Diese Vorstellung war ein noch schlimmeres Vergehen als Diebstahl. Doch Katie fiel nichts anderes ein. Sie packte die Kiste, schob sie unter ihren weiten Pullover, dessen Saum sie in den Hosenbund steckte; dann zog sie den Strick, der als Gürtel diente, fest. Sie löschte die Lampe und schlich nach draußen. Niemand war zu sehen, auch wenn sie aufmerksam nach Row Ausschau hielt. Als sie um die Ecke in die nächste Straße bog, hielt sie die Kiste mit dem Arm fest und begann zu laufen. Sie hatte furchtbare Angst, doch gleichzeitig war ihr nach Lachen zumute. Als sie in den Wald rannte, auf die Stadt zu, entfuhr ihr ein übermütiges Glucksen.
Das diesjährige Herbstfest war genauso prachtvoll wie immer: Girlanden schmückten die Bäume um die Stadtmitte, die Straßen waren mit Papierlaternen erleuchtet. Die Handwerker bauten Stände auf dem Gemeindeplatz auf und boten ihre Waren feil oder tauschten sie ein. Dennoch war etwas anders als früher. Die Fröhlichkeit, die das Fest sonst immer ausgezeichnet hatte, war verschwunden. Die Stadtbewohner spazierten zwischen den Ständen umher, das Ale floss in Strömen, doch überall standen die Menschen in kleinen Gruppen beisammen und sprachen verstohlen miteinander, während sie immer wieder über die Schulter blickten. Die Handwerker, die den Kindern normalerweise immer kleine Stücke zum Spielen gaben, verhandelten nun hart über jeden einzelnen Gegenstand.

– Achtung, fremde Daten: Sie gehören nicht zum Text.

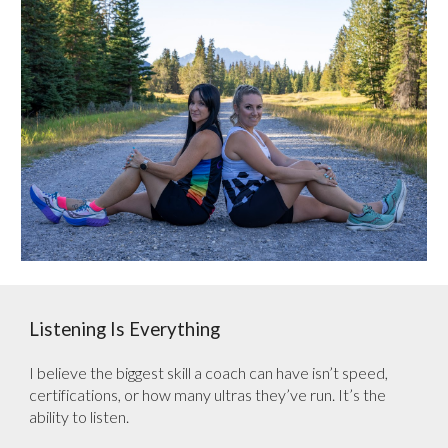
Listening Is Everything
I believe the biggest skill a coach can have isn’t speed,
certifications, or how many ultras they’ve run. It’s the
ability to listen.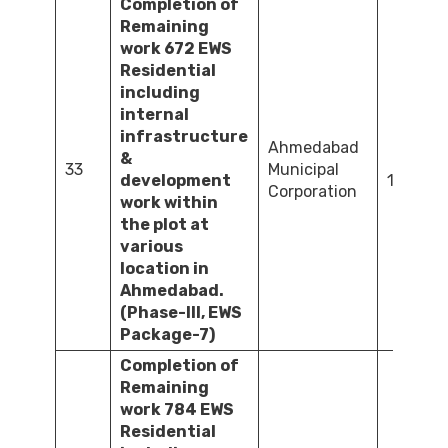
Completion of
Remaining
work 672 EWS
Residential
including
internal
infrastructure
Ahmedabad
&
33
Municipal
development
1,092.4
Corporation
work within
the plot at
various
location in
Ahmedabad.
(Phase-III, EWS
Package-7)
Completion of
Remaining
work 784 EWS
Residential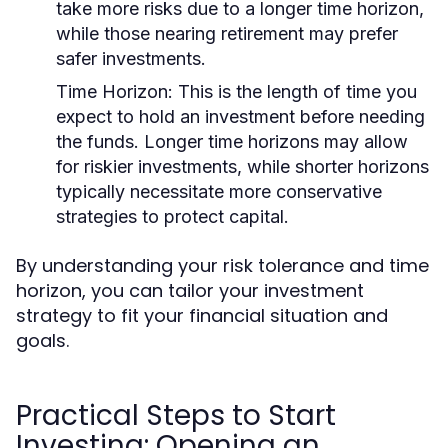
take more risks due to a longer time horizon,
while those nearing retirement may prefer
safer investments.
Time Horizon:
This is the length of time you
expect to hold an investment before needing
the funds. Longer time horizons may allow
for riskier investments, while shorter horizons
typically necessitate more conservative
strategies to protect capital.
By understanding your risk tolerance and time
horizon, you can tailor your investment
strategy to fit your financial situation and
goals.
Practical Steps to Start
Investing: Opening an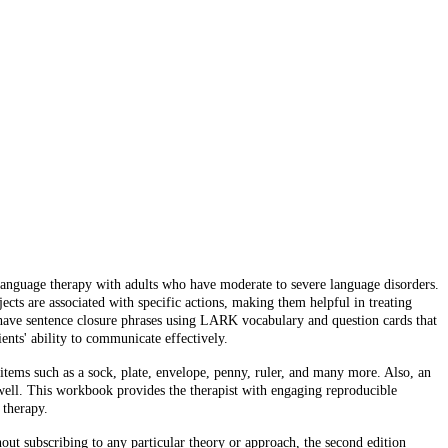
n language therapy with adults who have moderate to severe language disorders.
cts are associated with specific actions, making them helpful in treating
t have sentence closure phrases using LARK vocabulary and question cards that
ents' ability to communicate effectively.
tems such as a sock, plate, envelope, penny, ruler, and many more. Also, an
ell. This workbook provides the therapist with engaging reproducible
 therapy.
t subscribing to any particular theory or approach, the second edition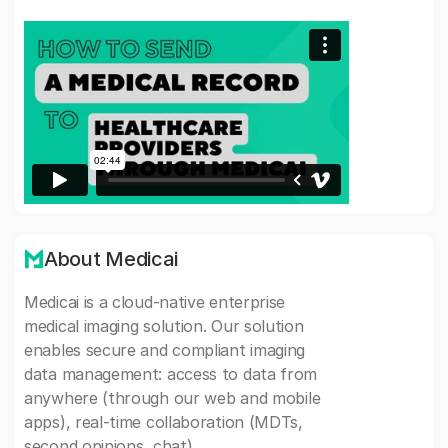
About Medicai
Medicai is a cloud-native enterprise
medical imaging solution. Our solution
enables secure and compliant imaging
data management: access to data from
anywhere (through our web and mobile
apps), real-time collaboration (MDTs,
second opinions, chat).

Katie konnte sich nicht entspannen. Überall schien geflüstert zu werden. Sie, Gavin und Virginia gingen mit Jonathan in der Mitte über den Platz, und sie spürte die Blicke auf sich, Augen, die sich in dem Moment abwandten, in dem sie den Kopf drehte. Sie hatte das Gefühl, immer paranoider zu werden, konnte sich aber nicht einreden, dass sie sich alles nur einbildete. Das Lächeln, das die Menschen Jonathan zuwarfen, wirkte falsch.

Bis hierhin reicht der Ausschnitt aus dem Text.